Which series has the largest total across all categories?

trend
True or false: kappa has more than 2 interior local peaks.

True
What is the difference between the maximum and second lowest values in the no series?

===============

Exercise prompt =
Print all of the records above again, word for word and line by line, with no changes.

Worked solution =
Which series has the largest total across all categories?

trend
True or false: kappa has more than 2 interior local peaks.

True
What is the difference between the maximum and second lowest values in the no series?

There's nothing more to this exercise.